The colonial masters, in fact, only allowed the Hong Kong people “freedom” as long as they remained “obedient” or “knew their place.”
The Chinese mainland central and Hong Kong governments, on the other hand, showed remarkable restraint and lived up to the territory’s Basic Law, allowing the violent protests to linger for over four months.
In the West and the US in particular, the violent protesters would have been arrested and might even be killed for far lesser crimes. For example, black Americans had been killed or badly beaten for just raising their hands at or disobeying police orders.
If the US Congress also showed its hypocritical side, it was passing the Hong Kong Human Rights and Democracy Act (HKHUD), which requires the government to sanction any officials who try to stop the violence. That is, while the Congress is castigating Russia and even China for meddling in its election campaigns, it is calling for regime change or “color revolution” in China.
Worse, the HKHUD literary emboldens the protesters to use violence, which could invite a military response from the Chinese military. Should that emerge, the vast majority of the young protesters could become “sacrificial lambs” like those in Tiananmen Square.
There is a parallel between the Hong Kong protests and those of the Tiananmen Square era. Both were meant to provoke a response from Beijing, a military one could give (or not) the West an excuse to accuse China of being “repressive.”
However, the losers were the protesters, including the leaders who fled to and were rewarded with an education in the West’s best universities. The vast majority were left behind to suffer the consequences.
Furthermore, most of the leaders became “homeless” because they could not return to China and visit families. China, on the other hand, has registered phenomenal annual growth rates and saw its popularity surge across the globe since then.
The Tiananmen Square massacre did not hurt China because the protests were “fake” democracy movements. The same outcomes could face Hong Kong for the same reason.
On the accusation that the Chinese government is bullying smaller nations in the South China Sea, perhaps a revisit of history might be in order. First, there was no “freedom of navigation operations (FONPs)” issue before 2012 when then US President Barack Obama announced his “pivot to Asia” policy, stating that the South China Sea is an “American national interest” even though the waters are thousands of miles from the US.
China interpreted the US policy as a way to bottle it within the “first island chain” and disrupting its trade routes to Asia, Africa, Europe and beyond. The right or wrong interpretation (depending on who one talks to) prompted China to claim all territories within the “Nine Dash Line,” which was drafted by the Nationalists in 1947 and said to have been approved by the US before the Communists won the civil war.

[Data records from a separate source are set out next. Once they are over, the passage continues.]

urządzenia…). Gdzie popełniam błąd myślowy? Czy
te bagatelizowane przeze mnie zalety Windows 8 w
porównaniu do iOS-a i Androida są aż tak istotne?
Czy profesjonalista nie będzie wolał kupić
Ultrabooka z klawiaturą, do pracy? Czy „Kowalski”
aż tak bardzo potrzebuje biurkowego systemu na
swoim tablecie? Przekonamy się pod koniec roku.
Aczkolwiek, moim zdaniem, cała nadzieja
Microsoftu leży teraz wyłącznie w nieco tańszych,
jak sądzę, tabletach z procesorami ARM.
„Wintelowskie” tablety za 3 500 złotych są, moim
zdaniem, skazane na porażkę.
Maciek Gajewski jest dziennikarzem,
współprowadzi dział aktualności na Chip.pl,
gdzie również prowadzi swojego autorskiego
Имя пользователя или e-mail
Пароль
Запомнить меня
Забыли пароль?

To defend its “core interests” or “territorial integrity,” China built islands and installed weapons on them, but it did not stop commercial or military FNOPs as long as they are outside the 12-mile exclusive economic zone.

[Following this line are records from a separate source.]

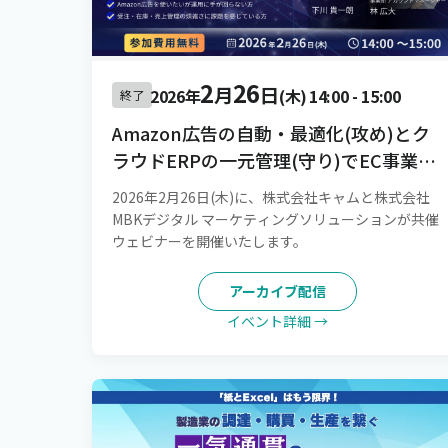
2
26
月
日
2026年
(木)
14:00
-
15:00
終了
Amazon広告の自動・最適化(攻め)とク
ラウドERPの一元管理(守り)でEC事業
を“持続成長させる”仕組みづくりを実
2026年2月26日(木)に、株式会社キャムと株式会社
現！[録画配信]
MBKデジタル マーケティングソリューションが共催
ウェビナーを開催いたします。
アーカイブ配信
イベント詳細 →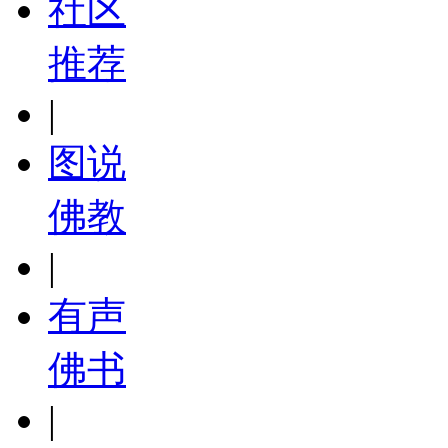
社区
推荐
|
图说
佛教
|
有声
佛书
|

Yes, it is true that China signed the 1980s United Nations Convention on the Laws of the Seas (UNCLOS), erasing nations’ historical claims outside of their 200-mile zone. But China was exempted from the provision because it made the claims long before UNCLOS existed.
The US, on the other hand, refused to sign the document because its occupation of Guam and other territories might be challenged.
A final note on the issue is that the Tribunal that ruled in favor of the Philippines was not part of the UN. Indeed, it was funded by the US and Japan and it was a Japanese jurist that picked the judges.
In light of the aforementioned, the Communist Chinese government could not be as bad as its critics claimed.